Data provided:
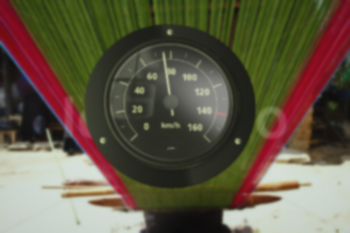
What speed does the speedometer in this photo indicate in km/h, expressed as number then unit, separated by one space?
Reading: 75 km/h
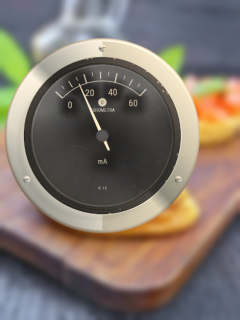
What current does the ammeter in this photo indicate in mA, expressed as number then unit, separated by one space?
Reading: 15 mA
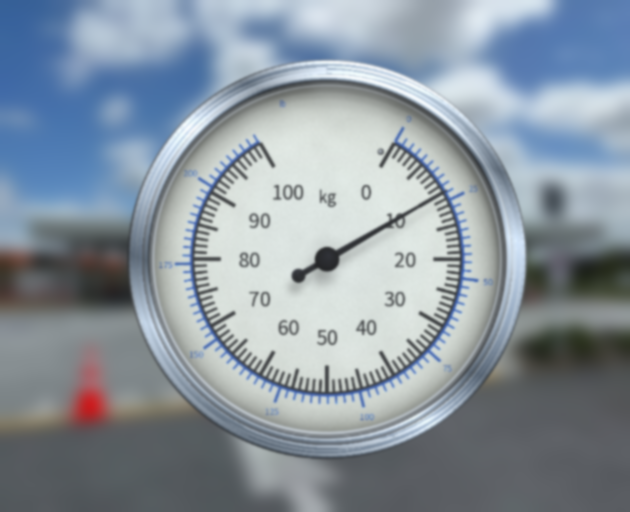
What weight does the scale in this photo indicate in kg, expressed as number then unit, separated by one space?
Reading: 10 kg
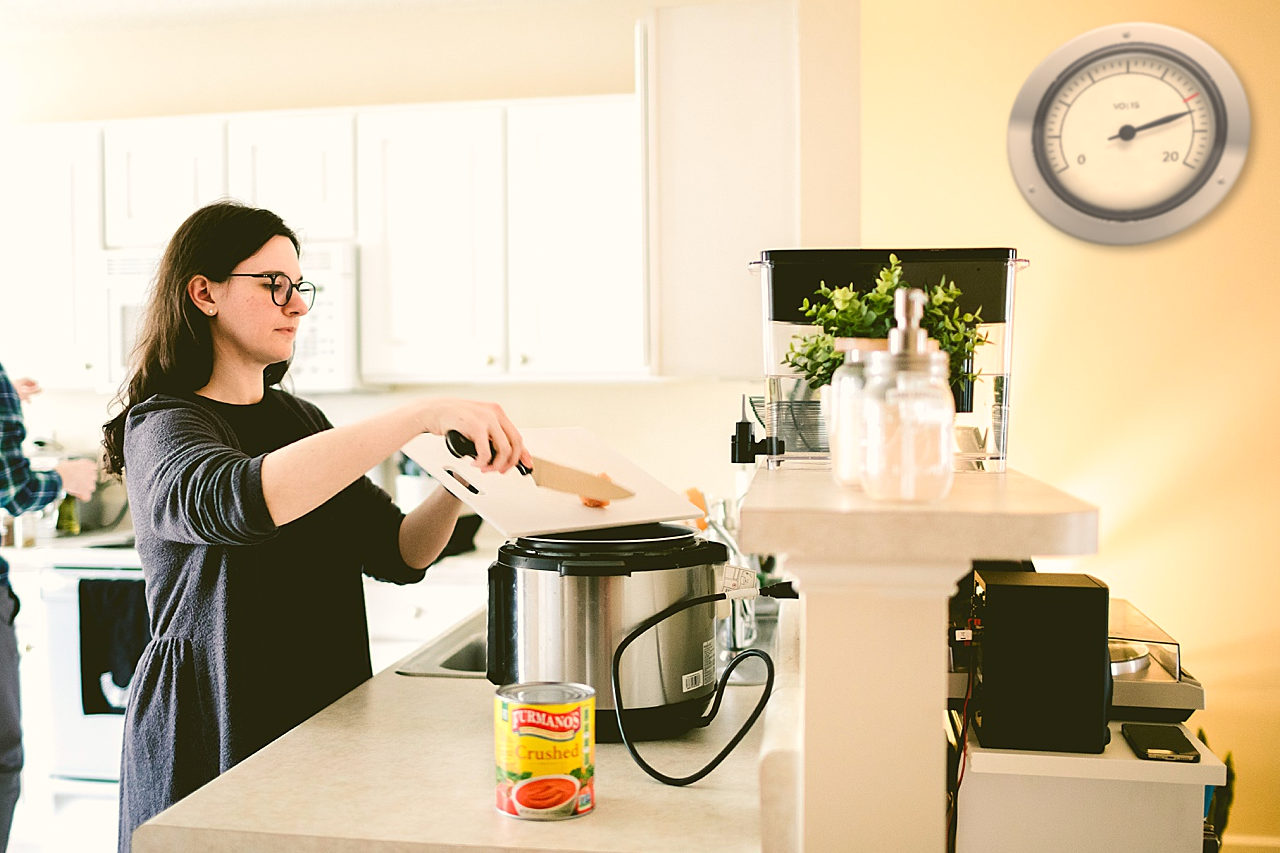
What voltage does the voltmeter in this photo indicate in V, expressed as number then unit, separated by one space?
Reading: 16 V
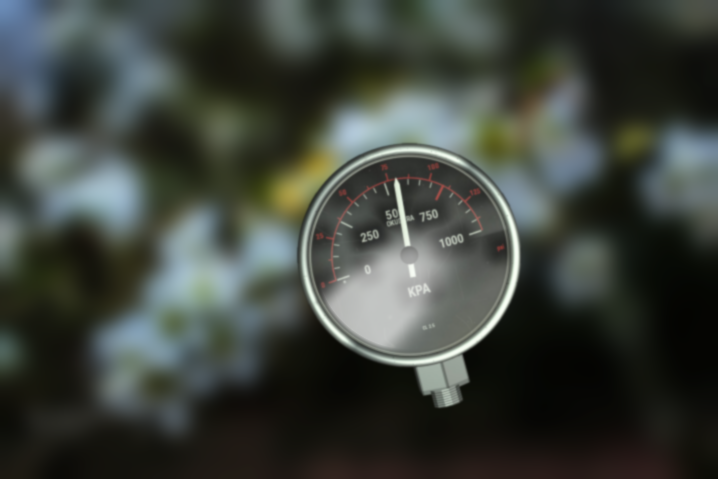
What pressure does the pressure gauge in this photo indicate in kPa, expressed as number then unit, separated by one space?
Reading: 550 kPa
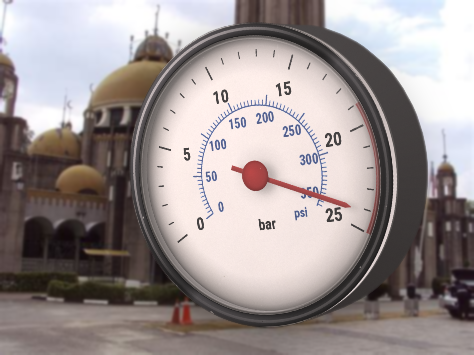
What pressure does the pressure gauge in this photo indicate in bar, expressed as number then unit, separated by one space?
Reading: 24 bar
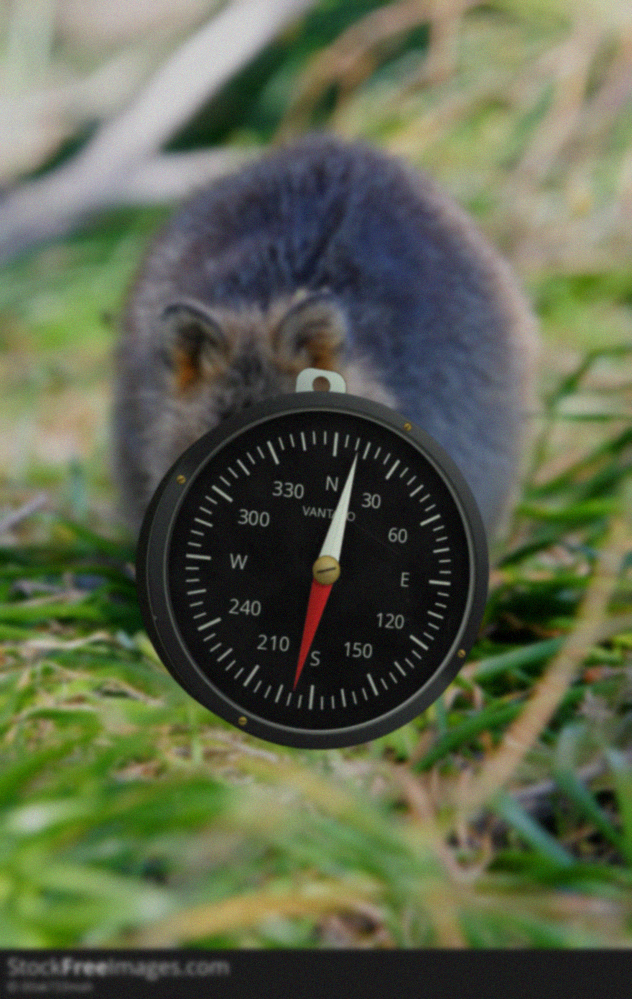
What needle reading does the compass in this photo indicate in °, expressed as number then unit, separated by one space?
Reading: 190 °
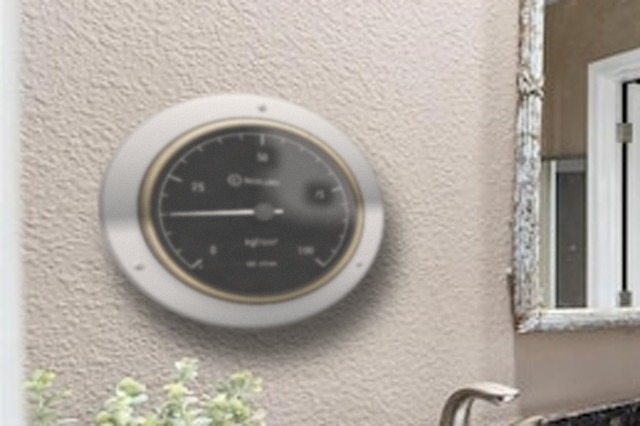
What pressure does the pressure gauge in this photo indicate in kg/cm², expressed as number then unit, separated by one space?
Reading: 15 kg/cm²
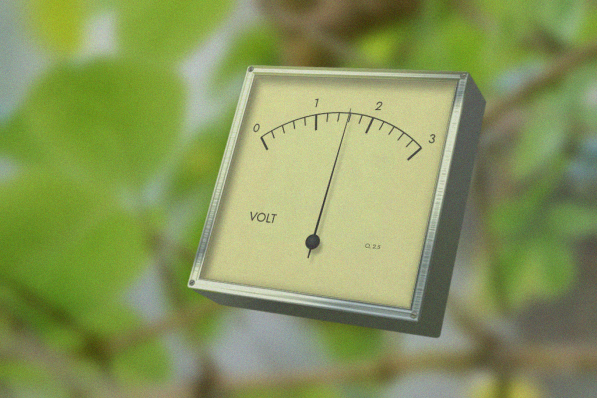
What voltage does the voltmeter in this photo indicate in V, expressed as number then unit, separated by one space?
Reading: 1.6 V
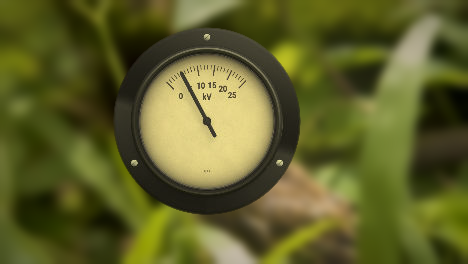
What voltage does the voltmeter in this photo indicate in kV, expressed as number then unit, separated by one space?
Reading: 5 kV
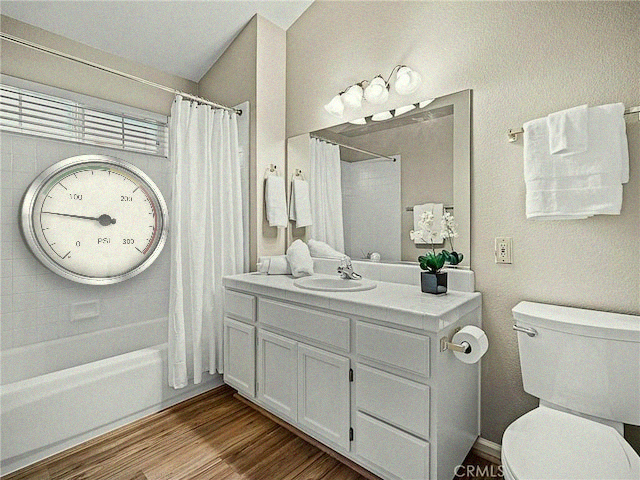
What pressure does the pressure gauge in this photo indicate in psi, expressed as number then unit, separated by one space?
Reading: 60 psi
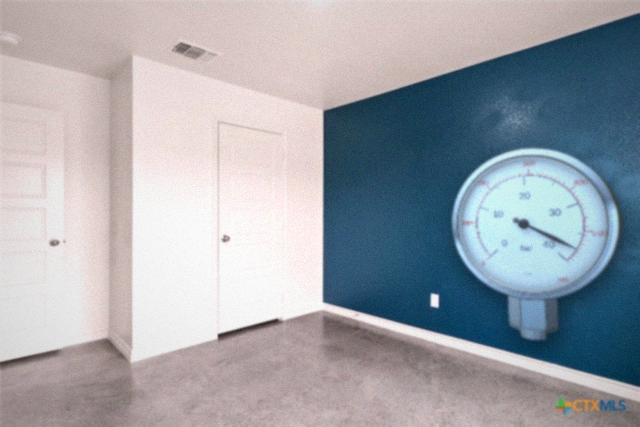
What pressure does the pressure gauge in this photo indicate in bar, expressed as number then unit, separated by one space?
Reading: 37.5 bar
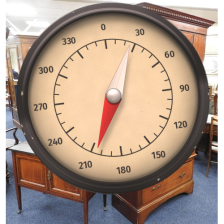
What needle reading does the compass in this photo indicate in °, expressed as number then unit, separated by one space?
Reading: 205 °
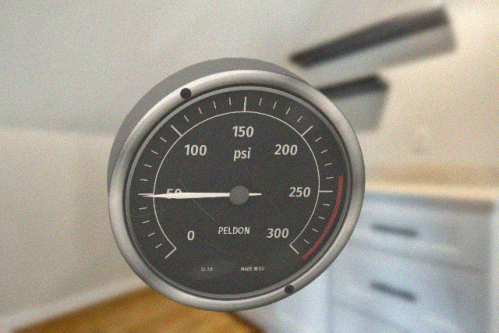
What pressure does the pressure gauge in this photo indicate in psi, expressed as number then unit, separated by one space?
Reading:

How to complete this task: Swap "in this photo" for "in this image" everywhere in the lines above and write all of them out again with nothing else changed. Leave the pictures out.

Written reply:
What speed does the speedometer in this image indicate in km/h, expressed as number then unit, separated by one space?
Reading: 75 km/h
What current does the ammeter in this image indicate in mA, expressed as number then unit, separated by one space?
Reading: 15 mA
What weight does the scale in this image indicate in kg, expressed as number then unit, separated by one space?
Reading: 10 kg
What voltage does the voltmeter in this image indicate in V, expressed as number then unit, separated by one space?
Reading: 16 V
What pressure does the pressure gauge in this image indicate in kPa, expressed as number then unit, separated by one space?
Reading: 550 kPa
What pressure does the pressure gauge in this image indicate in bar, expressed as number then unit, separated by one space?
Reading: 24 bar
What needle reading does the compass in this image indicate in °, expressed as number then unit, separated by one space?
Reading: 190 °
What pressure does the pressure gauge in this image indicate in kg/cm², expressed as number then unit, separated by one space?
Reading: 15 kg/cm²
What voltage does the voltmeter in this image indicate in V, expressed as number then unit, separated by one space?
Reading: 1.6 V
What voltage does the voltmeter in this image indicate in kV, expressed as number then unit, separated by one space?
Reading: 5 kV
What pressure does the pressure gauge in this image indicate in psi, expressed as number then unit, separated by one space?
Reading: 60 psi
What pressure does the pressure gauge in this image indicate in bar, expressed as number then unit, separated by one space?
Reading: 37.5 bar
What needle reading does the compass in this image indicate in °, expressed as number then unit, separated by one space?
Reading: 205 °
What pressure does the pressure gauge in this image indicate in psi, expressed as number then unit, separated by one space?
Reading:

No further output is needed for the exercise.